Época: Renacimiento Español
Inicio: Año 1527
Fin: Año 1563

Antecedente:
El clasicismo cortesano y los programas de la monarquía

(C) Miguel Angel Castillo



Comentario

La celebración de los esponsales de Carlos I con la emperatriz Isabel en los Alcázares de Sevilla en 1526, debió de ser el origen del interés del monarca por este conjunto palaciego. Ya desde 1535 se emprendieron una serie de reformas de carácter funcional, orientadas a transformar el viejo recinto en un moderno palacio adecuado a las necesidades del monarca y de su corte. Las obras, bajo la dirección de Luis de Vega, cobraron un gran impulso a partir de la década de los cuarenta con la construcción de la galería alta del Patio de las Doncellas, la elaboración del artesonado serliano de la denominada Sala de Carlos V y otras labores de remodelación como el pavimento de mármol de los corredores y el crecimiento de la cubierta del Salón de los Embajadores; operaciones todas ellas donde los elementos y motivos clasicistas se combinaban dentro de un conjunto en el que la tradición constructiva islámica es el factor dominante. Lo mismo ocurre con la remodelación del Cenador de la Alcoba, conocido como Pabellón de Carlos V, antigua qubba que formaba parte del recinto amurallado almohade. Entendido como una villa con funciones lúdicas (Lleó) o como referencia al núcleo del jardín islámico propuesto por el tratadista musulmán Ibn Luyún (Bonet), el pabellón regio responde igualmente al rigor, armonía y sentido de las proporciones propios del clasicismo, que al refinamiento del mundo musulmán en su relación con la naturaleza y en sus labores de yeserías, mármoles y azulejos de colores.
------------
ENUNCIADO
Responde a estas preguntas con lo que indica el texto sobre los Alcázares de Sevilla.
(a) ¿En qué año se celebraron en los Alcázares los esponsales de Carlos I con la emperatriz Isabel?
(b) ¿Quién dirigió las obras de reforma del palacio?
(c) ¿Cómo se conoce también el Cenador de la Alcoba?

[Elementos de un conjunto de datos]
------------
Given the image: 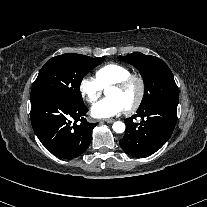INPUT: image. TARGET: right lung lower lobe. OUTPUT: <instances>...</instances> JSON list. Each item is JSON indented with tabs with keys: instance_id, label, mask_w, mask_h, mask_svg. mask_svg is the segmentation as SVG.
I'll return each instance as SVG.
<instances>
[{
	"instance_id": "obj_1",
	"label": "right lung lower lobe",
	"mask_w": 207,
	"mask_h": 207,
	"mask_svg": "<svg viewBox=\"0 0 207 207\" xmlns=\"http://www.w3.org/2000/svg\"><path fill=\"white\" fill-rule=\"evenodd\" d=\"M84 103H72L55 95L31 98V123L40 142L52 154L73 159L85 152L96 124L84 118Z\"/></svg>"
}]
</instances>
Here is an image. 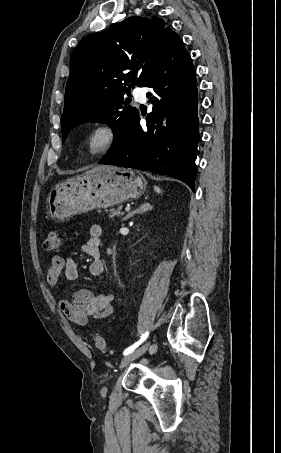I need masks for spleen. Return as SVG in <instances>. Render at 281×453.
<instances>
[{
  "mask_svg": "<svg viewBox=\"0 0 281 453\" xmlns=\"http://www.w3.org/2000/svg\"><path fill=\"white\" fill-rule=\"evenodd\" d=\"M154 190H156V192H161V188H159V186H154Z\"/></svg>",
  "mask_w": 281,
  "mask_h": 453,
  "instance_id": "3e777b00",
  "label": "spleen"
}]
</instances>
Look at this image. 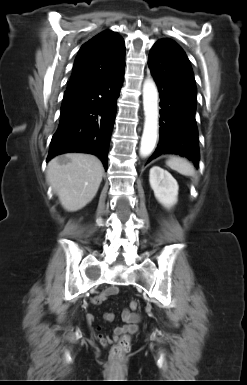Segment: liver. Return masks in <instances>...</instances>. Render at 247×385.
Instances as JSON below:
<instances>
[{"label": "liver", "mask_w": 247, "mask_h": 385, "mask_svg": "<svg viewBox=\"0 0 247 385\" xmlns=\"http://www.w3.org/2000/svg\"><path fill=\"white\" fill-rule=\"evenodd\" d=\"M103 172V165L97 157L68 153L48 163L46 178L63 208L74 212L95 197Z\"/></svg>", "instance_id": "6515ba94"}]
</instances>
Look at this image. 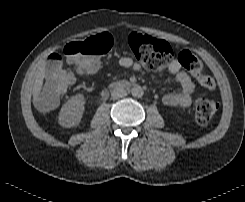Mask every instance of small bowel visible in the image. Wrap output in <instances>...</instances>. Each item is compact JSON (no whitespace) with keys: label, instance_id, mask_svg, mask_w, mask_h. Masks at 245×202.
I'll return each mask as SVG.
<instances>
[{"label":"small bowel","instance_id":"c3829d8e","mask_svg":"<svg viewBox=\"0 0 245 202\" xmlns=\"http://www.w3.org/2000/svg\"><path fill=\"white\" fill-rule=\"evenodd\" d=\"M116 64L120 67L140 71V66L130 57H120L116 59ZM98 66L96 64L88 65L85 70L88 74L97 72ZM170 74L175 76L176 82L179 86L177 92L167 93L163 97V104L169 107H187L191 104L192 96L195 90V85L192 78L187 71L183 70L180 62L175 60L170 63L168 67ZM53 106L41 99L38 104V110L41 114H49Z\"/></svg>","mask_w":245,"mask_h":202}]
</instances>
------------
PROBLEMA RESUELTO
(a) En 1526.
(b) Luis de Vega.
(c) Como Pabellón de Carlos V.